Entscheide für jede der drei Aussagen, ob sie mit dem Lesetext über MBA-Studenten im Silicon Valley übereinstimmt, und antworte mit Ja oder Nein sowie den entscheidenden Worten des Textes als wörtliches Zitat. (a) Bei der ersten Erkundungstour der Harvard-Studenten nahmen 40 von 800 Studenten teil. (b) Die Teilnehmer der Reise bekommen ihre Kosten erstattet. (c) An der GSB steigt der Anteil derer, die Investmentbanker und Berater werden wollen.

Lesetext:
%%

Die MBA-Herde galoppiert ins Silicon
Valley - in den schieren Wahnsinn

Fran Noble vom Career Management Center der GSB sieht "einen absoluten Trend" zum Unternehmertum. Ihre Universität liegt im Epizentrum des Net-Rummels, die Gründer von Yahoo! kommen von dort. Doch noch nie zuvor waren so viele der Studenten an Hightech-Unternehmen interessiert wie in diesem Jahr. Mehr als ein Viertel des Jahrgangs machten seine Praktika in der begehrten Branche, mehr als ein Drittel werden diesen Weg einschlagen, sobald sie ihren Abschluss in der Tasche haben. Im Gegenzug sinkt der Anteil derer, die Investmentbanker und Berater werden wollen. An der Wirtschaftsfakultät von Harvard, am anderen Ende der USA in Boston, fällt der Umdenkprozess noch radikaler aus. Vor drei Jahren organisierten die als konservativ geltenden Studenten der Ostküste erstmals eine einwöchige Erkundungstour ins Silicon Valley. Von 800 Studenten kamen 40 auf den WesTrek. Dieses Jahr musste Organisator Gunjan Bhow mehr als die Hälfte seines Jahrgangs unterbringen - und traf im Westen ständig auf Studenten von anderen renommierten Institutionen wie die Kellogg Graduate School of Management in Chicago und Wharton School in Pennsylvania.
"Die Herde galoppiert ins Silicon Valley", spottet der 25-jährige Kalifornier Bhow. Er hatte schon vor dem Studium dort seine erste Firma gegründet. Jetzt nutzt er die alten Kontakte, um seine Kommilitonen in kleinen Gruppen durch drei Dutzend heiße Start-ups zu schleusen. Eine Ochsentour: "Die Leute zahlen die Reise komplett aus eigener Tasche. Jeder muss sich hinterher drum kümmern, am Ball zu bleiben, vielleicht vier-, fünfmal hierher fliegen. Aber fast alle, die dabei waren, fuhren wie verwandelt zurück."

%%

Transkribierter Seiteninhalt:
%%

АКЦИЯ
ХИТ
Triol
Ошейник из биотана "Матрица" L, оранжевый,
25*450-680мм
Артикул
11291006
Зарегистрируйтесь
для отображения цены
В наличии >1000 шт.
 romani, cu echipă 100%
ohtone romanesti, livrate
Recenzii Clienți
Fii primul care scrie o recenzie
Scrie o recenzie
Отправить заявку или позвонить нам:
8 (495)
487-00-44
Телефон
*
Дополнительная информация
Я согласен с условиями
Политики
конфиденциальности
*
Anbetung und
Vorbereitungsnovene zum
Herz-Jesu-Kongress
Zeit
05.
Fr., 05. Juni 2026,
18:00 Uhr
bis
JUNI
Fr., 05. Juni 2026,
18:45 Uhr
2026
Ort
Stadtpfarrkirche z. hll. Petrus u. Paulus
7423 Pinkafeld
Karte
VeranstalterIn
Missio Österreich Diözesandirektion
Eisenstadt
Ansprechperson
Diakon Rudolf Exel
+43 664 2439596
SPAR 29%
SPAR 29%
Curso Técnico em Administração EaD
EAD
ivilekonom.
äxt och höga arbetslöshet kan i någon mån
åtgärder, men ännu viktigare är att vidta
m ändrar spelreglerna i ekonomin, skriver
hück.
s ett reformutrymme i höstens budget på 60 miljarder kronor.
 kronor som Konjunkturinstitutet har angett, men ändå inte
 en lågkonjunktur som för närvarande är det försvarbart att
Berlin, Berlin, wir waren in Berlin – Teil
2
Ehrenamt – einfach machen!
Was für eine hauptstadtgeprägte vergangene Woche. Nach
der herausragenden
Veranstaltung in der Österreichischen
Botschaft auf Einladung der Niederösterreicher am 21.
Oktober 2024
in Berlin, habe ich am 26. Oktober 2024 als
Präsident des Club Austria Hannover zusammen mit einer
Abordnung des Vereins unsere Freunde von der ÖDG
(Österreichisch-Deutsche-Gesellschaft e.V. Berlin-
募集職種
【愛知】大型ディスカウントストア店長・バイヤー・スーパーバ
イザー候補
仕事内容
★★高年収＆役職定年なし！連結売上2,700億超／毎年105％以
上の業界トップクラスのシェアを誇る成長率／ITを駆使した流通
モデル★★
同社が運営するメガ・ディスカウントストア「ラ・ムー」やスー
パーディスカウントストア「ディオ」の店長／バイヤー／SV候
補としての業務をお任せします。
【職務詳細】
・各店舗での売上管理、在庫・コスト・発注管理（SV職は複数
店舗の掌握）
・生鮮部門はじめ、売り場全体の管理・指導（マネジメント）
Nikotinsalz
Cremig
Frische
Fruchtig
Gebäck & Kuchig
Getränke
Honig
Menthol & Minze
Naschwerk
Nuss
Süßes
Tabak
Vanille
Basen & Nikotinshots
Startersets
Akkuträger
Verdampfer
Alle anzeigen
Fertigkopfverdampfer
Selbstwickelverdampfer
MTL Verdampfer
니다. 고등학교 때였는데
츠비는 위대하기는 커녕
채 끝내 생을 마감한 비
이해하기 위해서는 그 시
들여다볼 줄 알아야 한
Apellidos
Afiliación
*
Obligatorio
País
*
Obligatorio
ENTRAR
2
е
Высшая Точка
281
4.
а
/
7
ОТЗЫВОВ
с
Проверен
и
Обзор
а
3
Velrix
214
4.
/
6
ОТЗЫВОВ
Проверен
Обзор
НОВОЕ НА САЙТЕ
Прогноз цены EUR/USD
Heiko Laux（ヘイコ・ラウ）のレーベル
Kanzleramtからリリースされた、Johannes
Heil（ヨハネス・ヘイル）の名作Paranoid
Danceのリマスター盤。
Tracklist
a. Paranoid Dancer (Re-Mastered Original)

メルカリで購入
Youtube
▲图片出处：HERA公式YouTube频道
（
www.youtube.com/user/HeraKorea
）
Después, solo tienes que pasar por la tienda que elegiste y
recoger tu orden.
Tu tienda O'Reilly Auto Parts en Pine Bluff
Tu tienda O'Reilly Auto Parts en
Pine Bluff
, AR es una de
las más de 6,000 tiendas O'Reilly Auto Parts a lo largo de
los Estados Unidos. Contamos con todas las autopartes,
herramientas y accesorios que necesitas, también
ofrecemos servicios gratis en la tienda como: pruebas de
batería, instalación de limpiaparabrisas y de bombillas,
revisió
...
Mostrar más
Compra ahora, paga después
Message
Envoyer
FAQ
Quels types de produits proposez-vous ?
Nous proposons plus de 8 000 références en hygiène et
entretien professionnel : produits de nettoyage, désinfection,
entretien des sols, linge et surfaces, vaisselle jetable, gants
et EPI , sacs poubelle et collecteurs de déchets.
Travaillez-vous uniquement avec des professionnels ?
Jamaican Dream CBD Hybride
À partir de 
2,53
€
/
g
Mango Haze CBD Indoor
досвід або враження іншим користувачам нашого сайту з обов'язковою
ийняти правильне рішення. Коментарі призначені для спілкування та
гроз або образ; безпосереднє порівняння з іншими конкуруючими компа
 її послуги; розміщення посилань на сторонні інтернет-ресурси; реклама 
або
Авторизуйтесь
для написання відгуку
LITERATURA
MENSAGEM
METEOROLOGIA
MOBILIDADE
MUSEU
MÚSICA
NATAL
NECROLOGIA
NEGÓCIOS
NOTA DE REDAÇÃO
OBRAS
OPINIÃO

%%

Lösung:
(a) Ja: „Von 800 Studenten kamen 40 auf den WesTrek.“
(b) Nein: „Die Leute zahlen die Reise komplett aus eigener Tasche.“
(c) Nein: „Im Gegenzug sinkt der Anteil derer, die Investmentbanker und Berater werden wollen.“